So long as no pictures are carried over, output the records below exactly.

* [DATA EXTRACT]
----------------

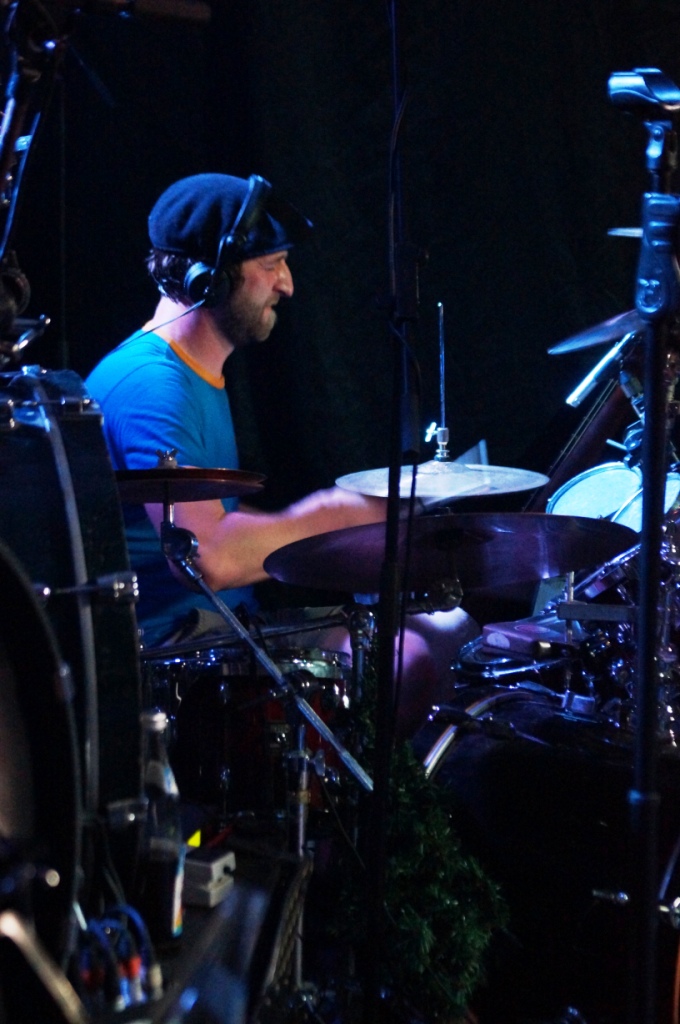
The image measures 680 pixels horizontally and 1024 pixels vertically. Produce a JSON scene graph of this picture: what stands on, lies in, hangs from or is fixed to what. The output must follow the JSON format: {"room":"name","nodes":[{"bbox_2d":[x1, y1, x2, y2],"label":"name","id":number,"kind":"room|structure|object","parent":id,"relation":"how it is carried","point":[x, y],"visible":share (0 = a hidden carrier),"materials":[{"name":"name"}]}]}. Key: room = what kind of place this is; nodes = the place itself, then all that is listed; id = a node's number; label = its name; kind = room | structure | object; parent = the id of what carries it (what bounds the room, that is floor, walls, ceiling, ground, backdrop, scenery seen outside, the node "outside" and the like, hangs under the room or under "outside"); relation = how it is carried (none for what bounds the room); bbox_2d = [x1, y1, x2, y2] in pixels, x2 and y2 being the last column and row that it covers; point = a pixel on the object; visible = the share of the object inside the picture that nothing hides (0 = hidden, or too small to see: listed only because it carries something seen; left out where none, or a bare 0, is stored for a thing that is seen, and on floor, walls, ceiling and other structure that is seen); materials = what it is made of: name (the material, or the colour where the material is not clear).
{"room":"event hall","nodes":[
{"label":"event hall","id":0,"kind":"room"},
{"bbox_2d":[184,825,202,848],"label":"yellow tag","id":1,"kind":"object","parent":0,"point":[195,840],"visible":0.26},
{"bbox_2d":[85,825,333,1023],"label":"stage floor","id":2,"kind":"structure","parent":0,"point":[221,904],"materials":[{"name":"black"}]},
{"bbox_2d":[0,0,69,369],"label":"microphone stand","id":3,"kind":"object","parent":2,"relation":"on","point":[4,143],"visible":0.82,"materials":[{"name":"black metal"}]},
{"bbox_2d":[69,0,210,25],"label":"microphone","id":4,"kind":"object","parent":3,"relation":"attached to","point":[183,11],"visible":0.98,"materials":[{"name":"black"}]},
{"bbox_2d":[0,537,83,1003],"label":"bass drum","id":5,"kind":"object","parent":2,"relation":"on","point":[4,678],"visible":0.98,"materials":[{"name":"black"}]},
{"bbox_2d":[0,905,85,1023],"label":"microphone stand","id":6,"kind":"object","parent":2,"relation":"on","point":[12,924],"visible":0.99,"materials":[{"name":"metal"}]},
{"bbox_2d":[0,365,142,912],"label":"bass drum","id":7,"kind":"object","parent":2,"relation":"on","point":[72,437],"visible":0.81,"materials":[{"name":"black"}]},
{"bbox_2d":[79,905,157,1013],"label":"cable","id":8,"kind":"object","parent":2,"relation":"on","point":[133,962],"visible":0.79,"materials":[{"name":"plastic"}]},
{"bbox_2d":[138,709,183,944],"label":"bottle","id":9,"kind":"object","parent":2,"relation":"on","point":[157,726],"visible":0.74,"materials":[{"name":"clear"}]},
{"bbox_2d":[182,847,236,907],"label":"box","id":10,"kind":"object","parent":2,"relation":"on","point":[195,890],"visible":0.69,"materials":[{"name":"white"}]},
{"bbox_2d":[149,645,355,824],"label":"floor tom","id":11,"kind":"object","parent":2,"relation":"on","point":[197,710],"visible":0.56,"materials":[{"name":"wood"}]},
{"bbox_2d":[159,505,371,1007],"label":"cymbal stand","id":12,"kind":"object","parent":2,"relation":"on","point":[213,596],"visible":0.8,"materials":[{"name":"silver metal"}]},
{"bbox_2d":[112,465,267,504],"label":"cymbal","id":13,"kind":"object","parent":12,"relation":"on","point":[211,487],"visible":0.57,"materials":[{"name":"metal"}]},
{"bbox_2d":[262,511,630,597],"label":"cymbal","id":14,"kind":"object","parent":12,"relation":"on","point":[558,570],"visible":0.89,"materials":[{"name":"black metal"}]},
{"bbox_2d":[83,172,473,737],"label":"man","id":15,"kind":"object","parent":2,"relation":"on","point":[155,375],"visible":0.6},
{"bbox_2d":[183,175,273,307],"label":"headphones","id":16,"kind":"object","parent":15,"relation":"attached to","point":[193,279],"visible":0.95,"materials":[{"name":"black plastic"}]},
{"bbox_2d":[363,2,419,1023],"label":"microphone stand","id":17,"kind":"object","parent":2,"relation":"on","point":[375,944],"visible":0.97,"materials":[{"name":"black metal"}]},
{"bbox_2d":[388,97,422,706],"label":"cable","id":18,"kind":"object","parent":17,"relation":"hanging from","point":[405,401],"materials":[{"name":"black rubber"}]},
{"bbox_2d":[337,688,508,1023],"label":"plant","id":19,"kind":"object","parent":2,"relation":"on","point":[405,796],"visible":0.68,"materials":[{"name":"green plant"}]},
{"bbox_2d":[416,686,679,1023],"label":"bass drum","id":20,"kind":"object","parent":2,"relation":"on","point":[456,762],"visible":0.68,"materials":[{"name":"black"}]},
{"bbox_2d":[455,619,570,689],"label":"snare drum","id":21,"kind":"object","parent":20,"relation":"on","point":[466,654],"visible":0.42,"materials":[{"name":"metal"}]},
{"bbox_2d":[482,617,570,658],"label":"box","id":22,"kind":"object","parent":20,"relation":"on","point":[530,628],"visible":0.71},
{"bbox_2d":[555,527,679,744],"label":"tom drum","id":23,"kind":"object","parent":20,"relation":"on","point":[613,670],"visible":0.54,"materials":[{"name":"metal"}]},
{"bbox_2d":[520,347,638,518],"label":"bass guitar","id":24,"kind":"object","parent":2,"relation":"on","point":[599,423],"visible":0.3,"materials":[{"name":"brown wood"}]},
{"bbox_2d":[547,307,641,355],"label":"cymbal","id":25,"kind":"object","parent":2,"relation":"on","point":[601,339],"visible":0.55,"materials":[{"name":"metal"}]},
{"bbox_2d":[564,330,635,407],"label":"metal rod","id":26,"kind":"object","parent":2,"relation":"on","point":[599,367],"visible":0.83,"materials":[{"name":"silver metal"}]},
{"bbox_2d":[607,226,642,237],"label":"cymbal","id":27,"kind":"object","parent":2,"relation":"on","point":[637,231],"visible":0.45,"materials":[{"name":"metal"}]},
{"bbox_2d":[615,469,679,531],"label":"drum","id":28,"kind":"object","parent":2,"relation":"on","point":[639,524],"visible":0.29,"materials":[{"name":"metal"}]},
{"bbox_2d":[620,75,679,1023],"label":"microphone stand","id":29,"kind":"object","parent":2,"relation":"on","point":[653,590],"visible":0.98,"materials":[{"name":"black metal"}]},
{"bbox_2d":[607,67,679,121],"label":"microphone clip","id":30,"kind":"object","parent":29,"relation":"on","point":[627,101],"visible":0.98,"materials":[{"name":"black plastic"}]},
{"bbox_2d":[1,0,679,529],"label":"black curtain","id":31,"kind":"structure","parent":0,"point":[282,163],"materials":[{"name":"black fabric"}]},
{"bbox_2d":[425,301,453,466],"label":"hi-hat rod","id":32,"kind":"object","parent":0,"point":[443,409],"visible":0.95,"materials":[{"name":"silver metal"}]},
{"bbox_2d":[332,459,544,502],"label":"cymbal","id":33,"kind":"object","parent":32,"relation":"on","point":[371,491],"visible":0.74,"materials":[{"name":"silver metal"}]},
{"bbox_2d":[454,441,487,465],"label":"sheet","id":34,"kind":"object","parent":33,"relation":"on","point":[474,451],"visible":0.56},
{"bbox_2d":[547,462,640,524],"label":"drum","id":35,"kind":"object","parent":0,"point":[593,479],"visible":0.45,"materials":[{"name":"metal"}]}
]}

----------------

* [WRITTEN REPLY]
The image measures 680 pixels horizontally and 1024 pixels vertically. Produce a JSON scene graph of this picture: what stands on, lies in, hangs from or is fixed to what. The output must follow the JSON format: {"room":"name","nodes":[{"bbox_2d":[x1, y1, x2, y2],"label":"name","id":number,"kind":"room|structure|object","parent":id,"relation":"how it is carried","point":[x, y],"visible":share (0 = a hidden carrier),"materials":[{"name":"name"}]}]}. Key: room = what kind of place this is; nodes = the place itself, then all that is listed; id = a node's number; label = its name; kind = room | structure | object; parent = the id of what carries it (what bounds the room, that is floor, walls, ceiling, ground, backdrop, scenery seen outside, the node "outside" and the like, hangs under the room or under "outside"); relation = how it is carried (none for what bounds the room); bbox_2d = [x1, y1, x2, y2] in pixels, x2 and y2 being the last column and row that it covers; point = a pixel on the object; visible = the share of the object inside the picture that nothing hides (0 = hidden, or too small to see: listed only because it carries something seen; left out where none, or a bare 0, is stored for a thing that is seen, and on floor, walls, ceiling and other structure that is seen); materials = what it is made of: name (the material, or the colour where the material is not clear).
{"room":"event hall","nodes":[
{"label":"event hall","id":0,"kind":"room"},
{"bbox_2d":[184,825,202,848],"label":"yellow tag","id":1,"kind":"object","parent":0,"point":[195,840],"visible":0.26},
{"bbox_2d":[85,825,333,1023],"label":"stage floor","id":2,"kind":"structure","parent":0,"point":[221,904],"materials":[{"name":"black"}]},
{"bbox_2d":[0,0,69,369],"label":"microphone stand","id":3,"kind":"object","parent":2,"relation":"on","point":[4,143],"visible":0.82,"materials":[{"name":"black metal"}]},
{"bbox_2d":[69,0,210,25],"label":"microphone","id":4,"kind":"object","parent":3,"relation":"attached to","point":[183,11],"visible":0.98,"materials":[{"name":"black"}]},
{"bbox_2d":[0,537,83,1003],"label":"bass drum","id":5,"kind":"object","parent":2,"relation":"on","point":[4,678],"visible":0.98,"materials":[{"name":"black"}]},
{"bbox_2d":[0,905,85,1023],"label":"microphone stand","id":6,"kind":"object","parent":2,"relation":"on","point":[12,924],"visible":0.99,"materials":[{"name":"metal"}]},
{"bbox_2d":[0,365,142,912],"label":"bass drum","id":7,"kind":"object","parent":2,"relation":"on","point":[72,437],"visible":0.81,"materials":[{"name":"black"}]},
{"bbox_2d":[79,905,157,1013],"label":"cable","id":8,"kind":"object","parent":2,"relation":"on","point":[133,962],"visible":0.79,"materials":[{"name":"plastic"}]},
{"bbox_2d":[138,709,183,944],"label":"bottle","id":9,"kind":"object","parent":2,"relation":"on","point":[157,726],"visible":0.74,"materials":[{"name":"clear"}]},
{"bbox_2d":[182,847,236,907],"label":"box","id":10,"kind":"object","parent":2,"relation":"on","point":[195,890],"visible":0.69,"materials":[{"name":"white"}]},
{"bbox_2d":[149,645,355,824],"label":"floor tom","id":11,"kind":"object","parent":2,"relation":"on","point":[197,710],"visible":0.56,"materials":[{"name":"wood"}]},
{"bbox_2d":[159,505,371,1007],"label":"cymbal stand","id":12,"kind":"object","parent":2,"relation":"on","point":[213,596],"visible":0.8,"materials":[{"name":"silver metal"}]},
{"bbox_2d":[112,465,267,504],"label":"cymbal","id":13,"kind":"object","parent":12,"relation":"on","point":[211,487],"visible":0.57,"materials":[{"name":"metal"}]},
{"bbox_2d":[262,511,630,597],"label":"cymbal","id":14,"kind":"object","parent":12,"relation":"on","point":[558,570],"visible":0.89,"materials":[{"name":"black metal"}]},
{"bbox_2d":[83,172,473,737],"label":"man","id":15,"kind":"object","parent":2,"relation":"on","point":[155,375],"visible":0.6},
{"bbox_2d":[183,175,273,307],"label":"headphones","id":16,"kind":"object","parent":15,"relation":"attached to","point":[193,279],"visible":0.95,"materials":[{"name":"black plastic"}]},
{"bbox_2d":[363,2,419,1023],"label":"microphone stand","id":17,"kind":"object","parent":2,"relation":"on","point":[375,944],"visible":0.97,"materials":[{"name":"black metal"}]},
{"bbox_2d":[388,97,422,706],"label":"cable","id":18,"kind":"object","parent":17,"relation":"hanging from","point":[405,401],"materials":[{"name":"black rubber"}]},
{"bbox_2d":[337,688,508,1023],"label":"plant","id":19,"kind":"object","parent":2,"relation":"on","point":[405,796],"visible":0.68,"materials":[{"name":"green plant"}]},
{"bbox_2d":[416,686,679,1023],"label":"bass drum","id":20,"kind":"object","parent":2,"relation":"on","point":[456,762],"visible":0.68,"materials":[{"name":"black"}]},
{"bbox_2d":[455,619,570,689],"label":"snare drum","id":21,"kind":"object","parent":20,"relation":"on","point":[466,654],"visible":0.42,"materials":[{"name":"metal"}]},
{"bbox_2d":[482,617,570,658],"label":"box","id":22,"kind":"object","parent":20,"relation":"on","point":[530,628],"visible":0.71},
{"bbox_2d":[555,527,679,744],"label":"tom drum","id":23,"kind":"object","parent":20,"relation":"on","point":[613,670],"visible":0.54,"materials":[{"name":"metal"}]},
{"bbox_2d":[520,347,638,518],"label":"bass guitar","id":24,"kind":"object","parent":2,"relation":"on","point":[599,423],"visible":0.3,"materials":[{"name":"brown wood"}]},
{"bbox_2d":[547,307,641,355],"label":"cymbal","id":25,"kind":"object","parent":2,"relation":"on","point":[601,339],"visible":0.55,"materials":[{"name":"metal"}]},
{"bbox_2d":[564,330,635,407],"label":"metal rod","id":26,"kind":"object","parent":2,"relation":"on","point":[599,367],"visible":0.83,"materials":[{"name":"silver metal"}]},
{"bbox_2d":[607,226,642,237],"label":"cymbal","id":27,"kind":"object","parent":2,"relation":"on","point":[637,231],"visible":0.45,"materials":[{"name":"metal"}]},
{"bbox_2d":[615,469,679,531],"label":"drum","id":28,"kind":"object","parent":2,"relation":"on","point":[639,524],"visible":0.29,"materials":[{"name":"metal"}]},
{"bbox_2d":[620,75,679,1023],"label":"microphone stand","id":29,"kind":"object","parent":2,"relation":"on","point":[653,590],"visible":0.98,"materials":[{"name":"black metal"}]},
{"bbox_2d":[607,67,679,121],"label":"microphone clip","id":30,"kind":"object","parent":29,"relation":"on","point":[627,101],"visible":0.98,"materials":[{"name":"black plastic"}]},
{"bbox_2d":[1,0,679,529],"label":"black curtain","id":31,"kind":"structure","parent":0,"point":[282,163],"materials":[{"name":"black fabric"}]},
{"bbox_2d":[425,301,453,466],"label":"hi-hat rod","id":32,"kind":"object","parent":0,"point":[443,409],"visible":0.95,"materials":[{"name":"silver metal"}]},
{"bbox_2d":[332,459,544,502],"label":"cymbal","id":33,"kind":"object","parent":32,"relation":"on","point":[371,491],"visible":0.74,"materials":[{"name":"silver metal"}]},
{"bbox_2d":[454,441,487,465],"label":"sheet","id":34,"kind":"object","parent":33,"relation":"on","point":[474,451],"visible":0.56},
{"bbox_2d":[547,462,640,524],"label":"drum","id":35,"kind":"object","parent":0,"point":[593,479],"visible":0.45,"materials":[{"name":"metal"}]}
]}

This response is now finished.